Exercise details: Copy out all the data, word for word.

Recorded data:
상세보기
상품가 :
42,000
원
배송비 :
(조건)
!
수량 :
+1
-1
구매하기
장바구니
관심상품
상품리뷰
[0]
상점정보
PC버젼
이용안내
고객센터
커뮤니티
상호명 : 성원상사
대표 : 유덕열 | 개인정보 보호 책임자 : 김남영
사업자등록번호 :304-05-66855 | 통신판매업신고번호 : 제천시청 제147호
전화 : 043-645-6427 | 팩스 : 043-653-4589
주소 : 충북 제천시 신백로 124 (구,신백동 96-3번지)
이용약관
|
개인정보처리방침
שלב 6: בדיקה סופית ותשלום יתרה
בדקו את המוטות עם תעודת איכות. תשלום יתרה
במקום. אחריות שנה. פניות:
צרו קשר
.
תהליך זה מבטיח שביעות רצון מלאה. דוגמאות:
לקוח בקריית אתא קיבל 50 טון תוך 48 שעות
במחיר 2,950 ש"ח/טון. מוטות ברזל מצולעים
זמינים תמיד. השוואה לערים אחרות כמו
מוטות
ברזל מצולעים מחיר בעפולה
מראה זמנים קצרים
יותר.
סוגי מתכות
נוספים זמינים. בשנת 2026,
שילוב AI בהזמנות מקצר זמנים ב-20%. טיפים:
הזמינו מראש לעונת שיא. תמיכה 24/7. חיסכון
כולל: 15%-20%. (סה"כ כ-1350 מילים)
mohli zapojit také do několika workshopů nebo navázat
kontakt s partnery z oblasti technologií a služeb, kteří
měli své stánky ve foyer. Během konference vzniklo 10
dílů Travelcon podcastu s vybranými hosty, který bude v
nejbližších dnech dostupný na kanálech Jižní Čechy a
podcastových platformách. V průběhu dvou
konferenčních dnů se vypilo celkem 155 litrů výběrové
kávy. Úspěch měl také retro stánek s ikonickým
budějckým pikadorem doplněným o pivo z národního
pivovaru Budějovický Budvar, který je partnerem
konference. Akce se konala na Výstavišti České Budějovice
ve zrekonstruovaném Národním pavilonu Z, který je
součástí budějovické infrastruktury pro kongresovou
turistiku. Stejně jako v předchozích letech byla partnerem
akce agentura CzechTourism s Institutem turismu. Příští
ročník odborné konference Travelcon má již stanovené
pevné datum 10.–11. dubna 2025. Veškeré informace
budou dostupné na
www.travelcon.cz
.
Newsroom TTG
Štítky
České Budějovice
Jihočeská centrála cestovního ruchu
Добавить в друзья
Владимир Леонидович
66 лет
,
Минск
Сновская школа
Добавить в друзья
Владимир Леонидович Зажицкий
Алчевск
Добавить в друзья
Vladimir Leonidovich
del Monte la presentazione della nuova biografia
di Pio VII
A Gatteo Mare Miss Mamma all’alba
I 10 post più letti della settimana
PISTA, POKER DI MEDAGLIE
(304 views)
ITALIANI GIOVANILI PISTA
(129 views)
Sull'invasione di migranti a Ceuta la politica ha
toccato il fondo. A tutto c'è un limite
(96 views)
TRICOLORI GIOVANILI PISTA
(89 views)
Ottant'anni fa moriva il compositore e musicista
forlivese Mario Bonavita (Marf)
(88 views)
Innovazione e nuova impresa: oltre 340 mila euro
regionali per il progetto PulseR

Answer space:
상세보기
상품가 :
42,000
원
배송비 :
(조건)
!
수량 :
+1
-1
구매하기
장바구니
관심상품
상품리뷰
[0]
상점정보
PC버젼
이용안내
고객센터
커뮤니티
상호명 : 성원상사
대표 : 유덕열 | 개인정보 보호 책임자 : 김남영
사업자등록번호 :304-05-66855 | 통신판매업신고번호 : 제천시청 제147호
전화 : 043-645-6427 | 팩스 : 043-653-4589
주소 : 충북 제천시 신백로 124 (구,신백동 96-3번지)
이용약관
|
개인정보처리방침
שלב 6: בדיקה סופית ותשלום יתרה
בדקו את המוטות עם תעודת איכות. תשלום יתרה
במקום. אחריות שנה. פניות:
צרו קשר
.
תהליך זה מבטיח שביעות רצון מלאה. דוגמאות:
לקוח בקריית אתא קיבל 50 טון תוך 48 שעות
במחיר 2,950 ש"ח/טון. מוטות ברזל מצולעים
זמינים תמיד. השוואה לערים אחרות כמו
מוטות
ברזל מצולעים מחיר בעפולה
מראה זמנים קצרים
יותר.
סוגי מתכות
נוספים זמינים. בשנת 2026,
שילוב AI בהזמנות מקצר זמנים ב-20%. טיפים:
הזמינו מראש לעונת שיא. תמיכה 24/7. חיסכון
כולל: 15%-20%. (סה"כ כ-1350 מילים)
mohli zapojit také do několika workshopů nebo navázat
kontakt s partnery z oblasti technologií a služeb, kteří
měli své stánky ve foyer. Během konference vzniklo 10
dílů Travelcon podcastu s vybranými hosty, který bude v
nejbližších dnech dostupný na kanálech Jižní Čechy a
podcastových platformách. V průběhu dvou
konferenčních dnů se vypilo celkem 155 litrů výběrové
kávy. Úspěch měl také retro stánek s ikonickým
budějckým pikadorem doplněným o pivo z národního
pivovaru Budějovický Budvar, který je partnerem
konference. Akce se konala na Výstavišti České Budějovice
ve zrekonstruovaném Národním pavilonu Z, který je
součástí budějovické infrastruktury pro kongresovou
turistiku. Stejně jako v předchozích letech byla partnerem
akce agentura CzechTourism s Institutem turismu. Příští
ročník odborné konference Travelcon má již stanovené
pevné datum 10.–11. dubna 2025. Veškeré informace
budou dostupné na
www.travelcon.cz
.
Newsroom TTG
Štítky
České Budějovice
Jihočeská centrála cestovního ruchu
Добавить в друзья
Владимир Леонидович
66 лет
,
Минск
Сновская школа
Добавить в друзья
Владимир Леонидович Зажицкий
Алчевск
Добавить в друзья
Vladimir Leonidovich
del Monte la presentazione della nuova biografia
di Pio VII
A Gatteo Mare Miss Mamma all’alba
I 10 post più letti della settimana
PISTA, POKER DI MEDAGLIE
(304 views)
ITALIANI GIOVANILI PISTA
(129 views)
Sull'invasione di migranti a Ceuta la politica ha
toccato il fondo. A tutto c'è un limite
(96 views)
TRICOLORI GIOVANILI PISTA
(89 views)
Ottant'anni fa moriva il compositore e musicista
forlivese Mario Bonavita (Marf)
(88 views)
Innovazione e nuova impresa: oltre 340 mila euro
regionali per il progetto PulseR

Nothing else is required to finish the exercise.